How Are System Schemas Enabled?
The views that Keebo uses read from the system catalog. The following system schemas must be enabled so that those views can query the system tables: billing, compute, and query.
- Find the Metastore ID of the workspace (for example, run
databricks metastores listif using the CLI). - Verify that the system schemas are enabled:
databricks system-schemas list <metastore-id>
The output should show billing, compute, and query with state ENABLE_COMPLETED. If not, enable them:
databricks system-schemas enable <metastore-id> compute
databricks system-schemas enable <metastore-id> billing
databricks system-schemas enable <metastore-id> query
If these commands do not complete successfully, contact Databricks support.
How Is the Account Connected in the Keebo App?
Once the service principal has been created in Databricks and workspace permissions (User role) have been assigned, connect it in the Keebo app.

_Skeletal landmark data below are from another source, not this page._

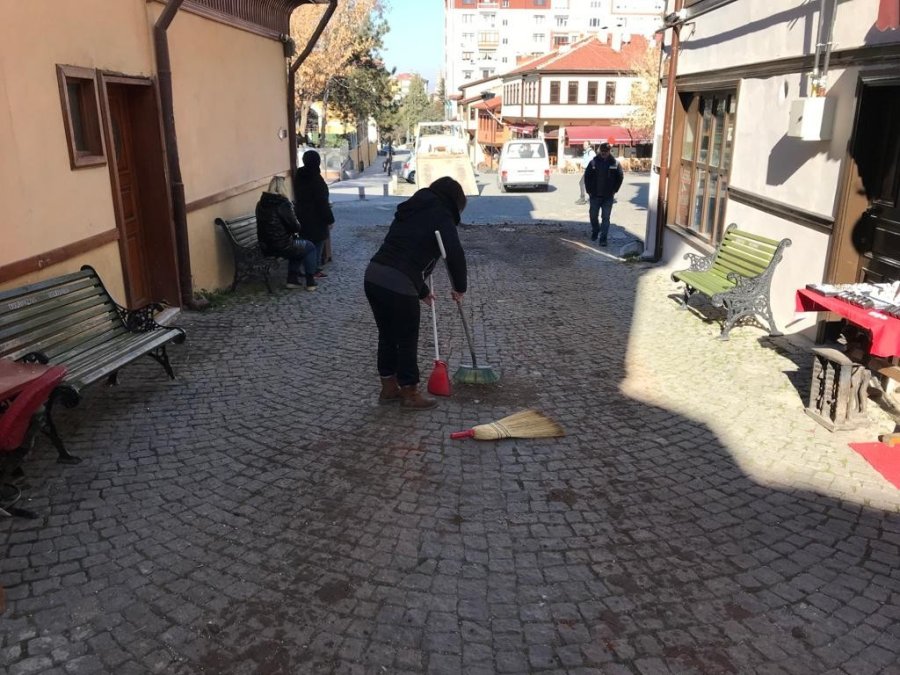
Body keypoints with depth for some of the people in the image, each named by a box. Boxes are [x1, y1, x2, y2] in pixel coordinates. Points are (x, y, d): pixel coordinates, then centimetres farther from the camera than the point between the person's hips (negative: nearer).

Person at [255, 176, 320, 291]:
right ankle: (310, 282, 16)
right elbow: (295, 226, -14)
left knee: (297, 246, 31)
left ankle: (292, 279, 26)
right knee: (310, 247, 17)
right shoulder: (283, 203, -16)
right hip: (281, 247, -7)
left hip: (265, 248, 7)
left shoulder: (260, 203, 6)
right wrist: (297, 228, 10)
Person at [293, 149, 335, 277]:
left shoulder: (299, 176, 5)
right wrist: (329, 219, -14)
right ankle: (315, 270, 6)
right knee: (317, 243, 2)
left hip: (302, 215, 8)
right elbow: (322, 201, -19)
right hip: (315, 218, -8)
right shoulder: (316, 178, -19)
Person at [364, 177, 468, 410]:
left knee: (387, 335, 21)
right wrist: (460, 287, 3)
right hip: (397, 284, -8)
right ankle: (410, 394, 22)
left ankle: (389, 388, 34)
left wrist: (422, 290, 31)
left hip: (373, 275, 8)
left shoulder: (410, 210, 24)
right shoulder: (441, 215, -1)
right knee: (407, 340, 8)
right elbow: (455, 254, -14)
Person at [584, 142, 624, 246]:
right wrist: (589, 190, -1)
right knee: (593, 215, 13)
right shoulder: (594, 162, -4)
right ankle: (595, 232, 38)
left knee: (605, 218, -2)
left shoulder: (615, 163, -4)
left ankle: (603, 238, 1)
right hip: (595, 195, 1)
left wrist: (614, 190, 0)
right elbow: (587, 176, 2)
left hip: (608, 196, -1)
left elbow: (620, 177, 4)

Go to Settings (Warehouse Optimization → Settings) and open the Advanced tab.
Adding an Account
- Click Add account.
- Enter the Account ID (from the Databricks account URL, after
account_id=), Service principal name (e.g. "Keebo"), Client ID, and Client secret from the Databricks Account Console.
- Click Save. The app validates the credentials and the account appears in the Account dropdown.
Adding Workspaces
- Select the account in the Account dropdown.

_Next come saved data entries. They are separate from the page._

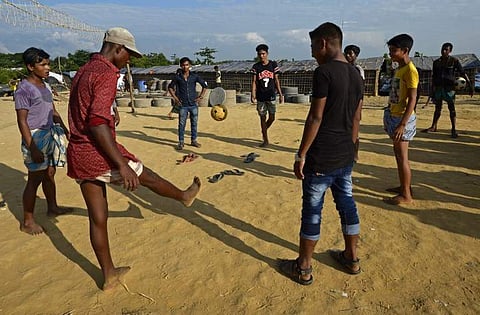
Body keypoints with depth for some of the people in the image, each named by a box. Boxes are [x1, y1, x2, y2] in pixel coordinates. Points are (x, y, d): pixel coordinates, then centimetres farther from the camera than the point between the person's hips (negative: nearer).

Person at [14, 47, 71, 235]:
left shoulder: (45, 86, 11)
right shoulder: (24, 89, -14)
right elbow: (22, 121, -17)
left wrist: (65, 131, 16)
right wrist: (32, 148, -21)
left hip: (50, 135, 8)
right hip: (35, 137, -8)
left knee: (50, 173, 17)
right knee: (35, 178, -2)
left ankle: (52, 207, 34)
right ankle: (27, 222, 11)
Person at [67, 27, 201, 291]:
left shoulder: (83, 71, 16)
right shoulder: (106, 73, -15)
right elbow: (98, 123, -25)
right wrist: (122, 165, -25)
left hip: (76, 154, 9)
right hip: (98, 153, -9)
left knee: (98, 218, 14)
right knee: (146, 176, 16)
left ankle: (109, 275, 27)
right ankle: (184, 196, 43)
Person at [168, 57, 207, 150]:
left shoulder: (195, 76, 1)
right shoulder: (177, 77, 0)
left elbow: (204, 86, 10)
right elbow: (170, 87, 13)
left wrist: (200, 96, 3)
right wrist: (175, 97, 4)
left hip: (194, 104, 1)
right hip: (183, 105, -1)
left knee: (194, 123, 9)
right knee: (181, 124, 0)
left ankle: (194, 140, 22)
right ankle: (181, 142, 10)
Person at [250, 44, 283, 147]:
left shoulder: (273, 64, 2)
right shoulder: (256, 67, 1)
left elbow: (276, 80, 6)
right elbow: (254, 82, -1)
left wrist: (280, 94, 3)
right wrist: (253, 95, -14)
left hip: (271, 96, 0)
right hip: (260, 97, 0)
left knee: (272, 118, 2)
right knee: (263, 118, 4)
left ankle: (264, 130, 33)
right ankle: (265, 140, 13)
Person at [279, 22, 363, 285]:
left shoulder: (324, 72, -15)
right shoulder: (356, 75, 10)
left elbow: (315, 118, -18)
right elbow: (356, 119, 14)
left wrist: (301, 155, -12)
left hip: (321, 157, -8)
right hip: (345, 156, 8)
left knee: (312, 210, 3)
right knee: (346, 204, 18)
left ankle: (303, 268, 16)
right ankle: (351, 258, 33)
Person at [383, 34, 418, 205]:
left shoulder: (410, 70, -15)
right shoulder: (399, 69, 12)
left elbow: (412, 100, -20)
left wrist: (402, 124, -24)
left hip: (402, 118, -9)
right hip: (394, 116, 9)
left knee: (402, 157, -4)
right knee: (398, 154, 16)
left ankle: (406, 194, 6)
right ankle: (403, 186, 29)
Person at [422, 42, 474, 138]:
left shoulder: (454, 61, -2)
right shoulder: (436, 62, 8)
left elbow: (463, 73, -4)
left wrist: (470, 85, -11)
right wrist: (432, 90, 11)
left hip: (449, 88, -4)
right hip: (438, 87, 4)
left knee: (452, 108, -2)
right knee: (437, 108, 11)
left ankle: (454, 129, 1)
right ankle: (433, 127, 18)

- Click Add workspace. Enter the workspace URL for each workspace to connect (the URL in the address bar when logged into the Databricks workspace, e.g.
https://xyz.cloud.databricks.com). Multiple URLs can be added.
- Click Save. Repeat for every workspace to optimize with Keebo.
How Is a Warehouse Connected for Optimization?
With an account and workspace connected, warehouses can be added. The warehouse ID is found next to the warehouse name in SQL Warehouses in the Databricks left navigation.
- In the Databricks settings view, select the Account and Workspace in the dropdowns.
- Click Add warehouse, enter the warehouse ID, and save. Repeat for every warehouse to optimize.

How Are Warehouse Management Permissions Granted?
For each warehouse to be optimized, the Keebo service principal must be granted CAN_MANAGE permission in Databricks. This allows Keebo to resize the warehouse and change its configuration based on optimization recommendations. This can be done before or after adding the warehouse in the Keebo app.
Using the Databricks UI
- In the Databricks workspace that contains the warehouse, open SQL Warehouses from the left navigation.

- Click the three-dot menu next to the warehouse name and open Permissions.
- Search for the Keebo service principal and set its permission to Can Manage.
- Save. Repeat for every warehouse to optimize.
Using the CLI
Replace <clientId> with the service principal Client ID and <warehouseId> with the warehouse ID:
databricks warehouses update-permissions <warehouseId> --json '{
"access_control_list": [{
"service_principal_name": "<clientId>",
"permission_level": "CAN_MANAGE"
}]
}'
What Is the Recommended Order of Steps?
- In Databricks: Create the Keebo service principal (Account Console). Assign it User on each workspace. Enable system schemas billing, compute, and query.
- In the Keebo app: Go to Settings → Advanced. Click Add account and enter Account ID, service principal name, Client ID, and Client secret. Click Add workspace and enter each workspace URL. Open Schema configuration, click Verify Access, and run the provided SQL in the Databricks SQL Editor until all checks pass. Click Add warehouse and enter each warehouse ID.
- In Databricks: Grant the Keebo service principal CAN_MANAGE on each warehouse added in the app.